A study of UK women shows that financial behaviour is changing, with one in three choosing not to share assets with their partners.
A new report from asset house Wealthnet, co-founded by former Goldman Sachs partner Charlotte Ransom in 2015, highlights that women are taking more personal control over their wealth and suggests that the industry is missing an opportunity to serve them better and bridge the male-female wealth divide.
Polling close to 4,000 UK respondents aged 16+ in May, the study found that one in three women do not share any finances with a partner. Those aged 16 to 34 were the most likely (31 per cent) to keep assets separate, compared with 26 per cent of those aged 55 and over. Having a financial buffer in the event of a split was a strong motivator among younger women to control their finances, mirroring the fact that 42 per cent of UK marriages end in divorce. Almost half of women holding assets separately cited financial independence and security as the reason.

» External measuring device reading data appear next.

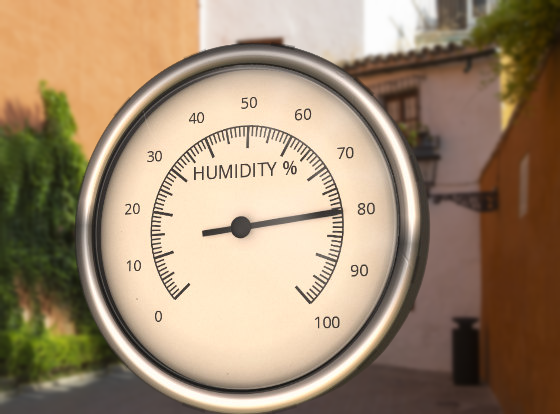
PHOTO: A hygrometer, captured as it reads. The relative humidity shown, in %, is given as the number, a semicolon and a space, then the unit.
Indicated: 80; %
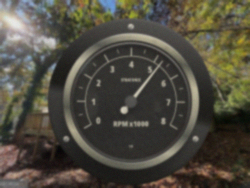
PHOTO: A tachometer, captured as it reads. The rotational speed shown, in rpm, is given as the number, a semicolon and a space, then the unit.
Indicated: 5250; rpm
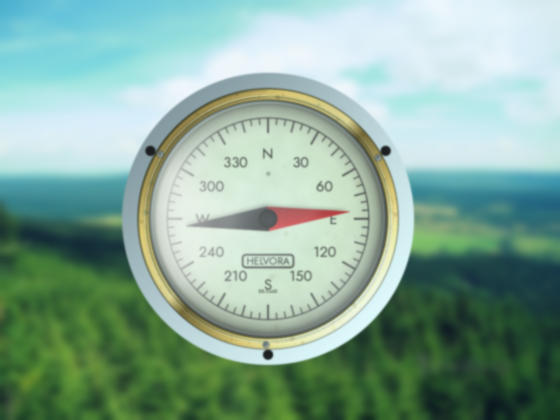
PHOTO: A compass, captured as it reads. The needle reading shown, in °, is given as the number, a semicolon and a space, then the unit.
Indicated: 85; °
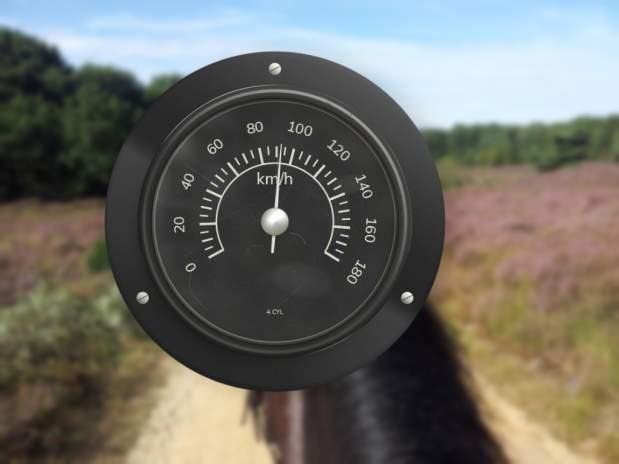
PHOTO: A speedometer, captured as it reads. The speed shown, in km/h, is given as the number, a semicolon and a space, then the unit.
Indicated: 92.5; km/h
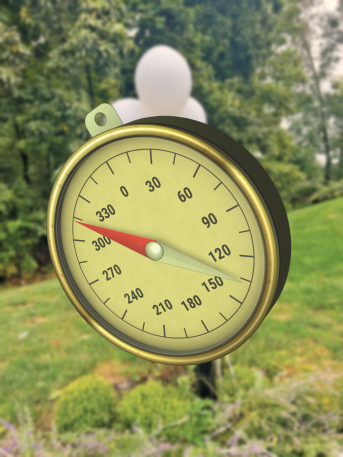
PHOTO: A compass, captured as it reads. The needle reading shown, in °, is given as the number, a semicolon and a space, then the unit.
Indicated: 315; °
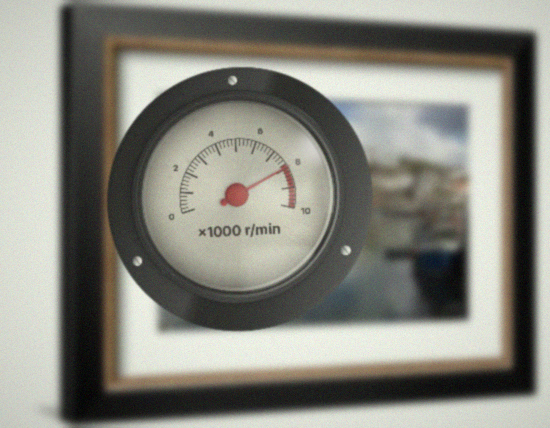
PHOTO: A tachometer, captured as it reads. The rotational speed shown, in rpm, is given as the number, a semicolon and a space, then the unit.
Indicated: 8000; rpm
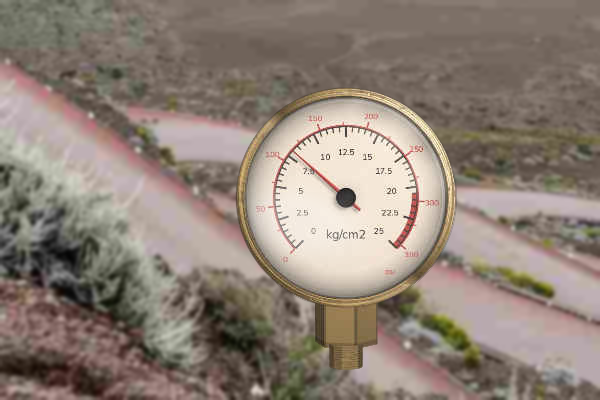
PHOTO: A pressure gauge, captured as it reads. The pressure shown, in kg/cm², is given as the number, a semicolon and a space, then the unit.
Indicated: 8; kg/cm²
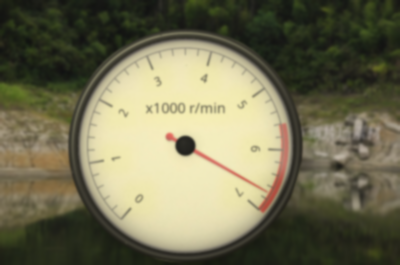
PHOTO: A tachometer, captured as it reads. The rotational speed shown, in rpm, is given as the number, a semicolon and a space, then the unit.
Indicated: 6700; rpm
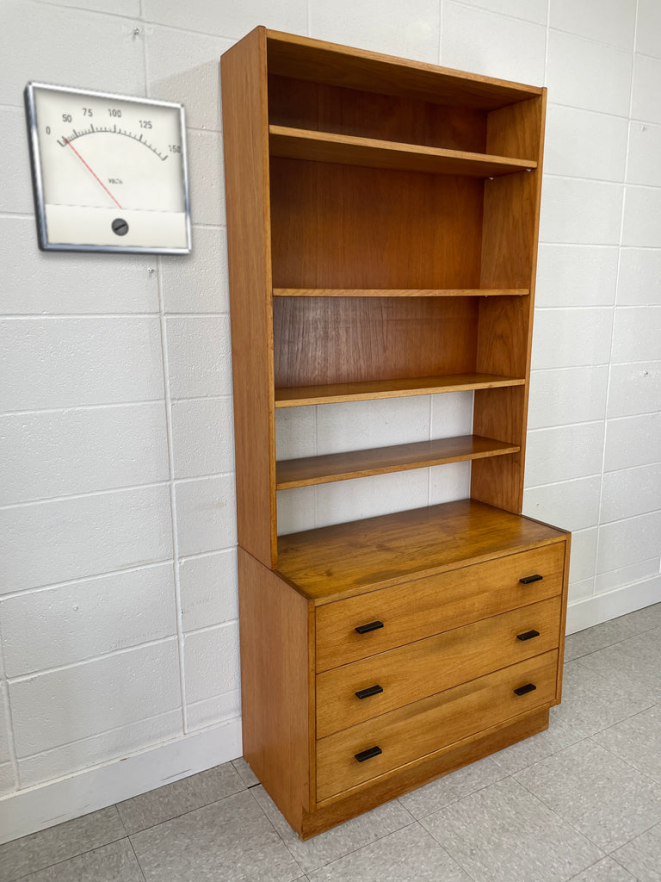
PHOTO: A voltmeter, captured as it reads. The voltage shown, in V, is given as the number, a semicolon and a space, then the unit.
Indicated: 25; V
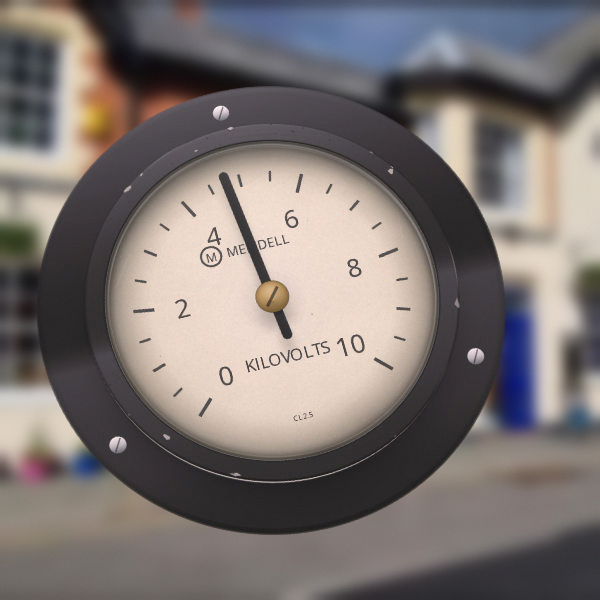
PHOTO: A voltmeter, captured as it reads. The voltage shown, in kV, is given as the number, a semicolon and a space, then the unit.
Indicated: 4.75; kV
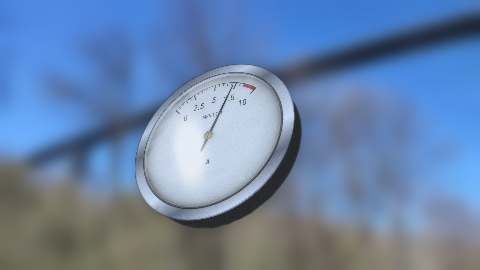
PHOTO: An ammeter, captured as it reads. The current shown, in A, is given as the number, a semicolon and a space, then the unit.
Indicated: 7.5; A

Figures from the Office for National Statistics show that on average UK women are now marrying at the age of 35, giving them a decade or more of earning and managing their own salary. Wealthnet's study found that the desire for financial control and independence was more acute among UK women than men.
Earning power also played an important role. Almost a third earning £45,000 or more do not share long-term savings with a partner. This compares with just 18 per cent for those earning £45,000 or less.
Societal attitudes and economic forces are fast redefining how women “accumulate, manage and grow their assets,” Charlotte Ransom, CEO of Netwealth said. “As a result, the traditional approach to managing finances jointly is being overturned by a new generation of financially more autonomous females.”
She warns that wealth management needs to recognise and relate to the financial firepower of women so that female clients can “retain a real sense of ownership and control over their wealth.”
There's been a lot of noise on how to capture and retain female wealth suited to their risk tolerances and investment goals, particularly as more than half of UK millionaires are forecast to be female by 2025, according to the Centre for Economics and Business Research. A number of financial institutions have recently got behind the WealthiHer Network, including JPMorgan, Barclays private bank, HSBC, and asset managers Brewin Dolphin and Close Brothers to gain more insight into female investment behaviour. The network released the UK’s largest study into the female wealth experience in April, which highlighted the diversity of approaches needed to encourage more women to invest.
With more women entering marriage later in life, spending years earning their own incomes and controlling their own finances, it’s not surprising that many are opting to stay in the driving seat and “turning their back on a ‘what’s mine is yours’ approach” Ransom said, adding that it needs more than a change in attitude.
“Investing is a crucial area of personal finance that is often still perceived to be a ‘man’s game’. By failing to participate, women are crucially missing out on the opportunity to grow their investments year-on-year to help close the wealth gap.”